Aim of the task: Format each line of the material below as a row in a Markdown table with the columns Line and Entry text, numbering the rows and skipping blank lines. Leave the pictures out of the table.

Data entries:
=-=-=

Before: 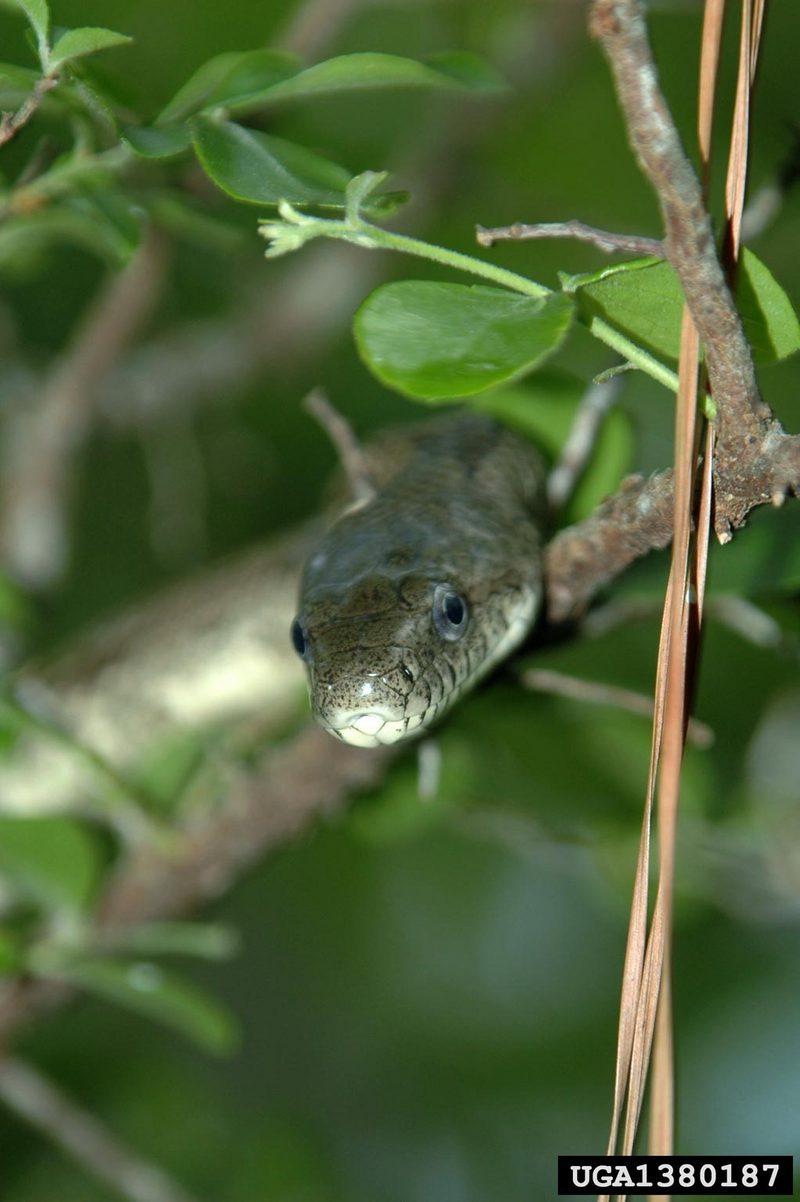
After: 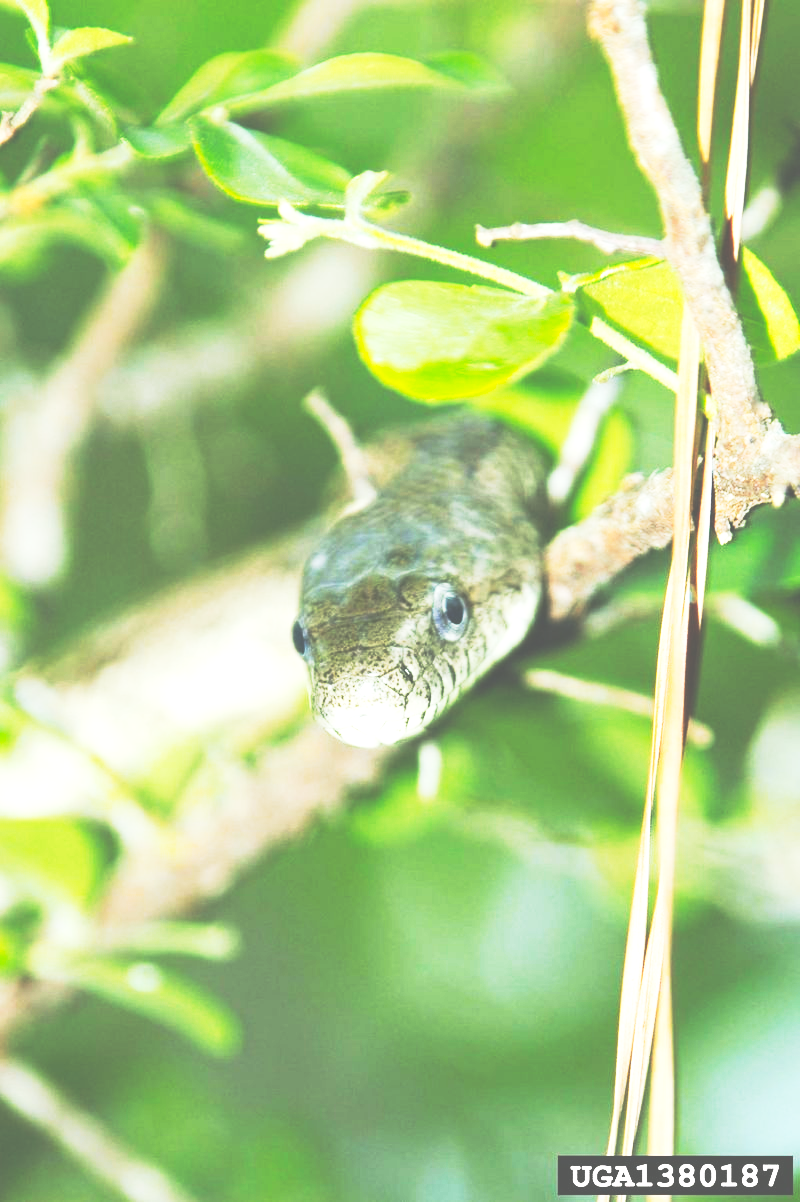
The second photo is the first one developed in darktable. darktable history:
exposure: black level correction -0.072, exposure 0.502 EV, compensate exposure bias true, compensate highlight preservation false
tone curve: curves: ch0 [(0, 0) (0.003, 0.007) (0.011, 0.01) (0.025, 0.016) (0.044, 0.025) (0.069, 0.036) (0.1, 0.052) (0.136, 0.073) (0.177, 0.103) (0.224, 0.135) (0.277, 0.177) (0.335, 0.233) (0.399, 0.303) (0.468, 0.376) (0.543, 0.469) (0.623, 0.581) (0.709, 0.723) (0.801, 0.863) (0.898, 0.938) (1, 1)], preserve colors none
base curve: curves: ch0 [(0, 0) (0.028, 0.03) (0.121, 0.232) (0.46, 0.748) (0.859, 0.968) (1, 1)], preserve colors none
color balance rgb: shadows lift › chroma 1.007%, shadows lift › hue 215.56°, power › chroma 0.224%, power › hue 61.42°, linear chroma grading › global chroma 14.891%, perceptual saturation grading › global saturation 19.839%, global vibrance 20%
tone equalizer: -8 EV -0.749 EV, -7 EV -0.715 EV, -6 EV -0.616 EV, -5 EV -0.366 EV, -3 EV 0.404 EV, -2 EV 0.6 EV, -1 EV 0.684 EV, +0 EV 0.78 EV, edges refinement/feathering 500, mask exposure compensation -1.57 EV, preserve details no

=-=-=

Reply to the task:
| Line | Entry text |
|---|---|
| 1 | Before:  |
| 2 | After:  |
| 3 | The second photo is the first one developed in darktable. darktable history: |
| 4 | exposure: black level correction -0.072, exposure 0.502 EV, compensate exposure bias true, compensate highlight preservation false |
| 5 | tone curve: curves: ch0 [(0, 0) (0.003, 0.007) (0.011, 0.01) (0.025, 0.016) (0.044, 0.025) (0.069, 0.036) (0.1, 0.052) (0.136, 0.073) (0.177, 0.103) (0.224, 0.135) (0.277, 0.177) (0.335, 0.233) (0.399, 0.303) (0.468, 0.376) (0.543, 0.469) (0.623, 0.581) (0.709, 0.723) (0.801, 0.863) (0.898, 0.938) (1, 1)], preserve colors none |
| 6 | base curve: curves: ch0 [(0, 0) (0.028, 0.03) (0.121, 0.232) (0.46, 0.748) (0.859, 0.968) (1, 1)], preserve colors none |
| 7 | color balance rgb: shadows lift › chroma 1.007%, shadows lift › hue 215.56°, power › chroma 0.224%, power › hue 61.42°, linear chroma grading › global chroma 14.891%, perceptual saturation grading › global saturation 19.839%, global vibrance 20% |
| 8 | tone equalizer: -8 EV -0.749 EV, -7 EV -0.715 EV, -6 EV -0.616 EV, -5 EV -0.366 EV, -3 EV 0.404 EV, -2 EV 0.6 EV, -1 EV 0.684 EV, +0 EV 0.78 EV, edges refinement/feathering 500, mask exposure compensation -1.57 EV, preserve details no |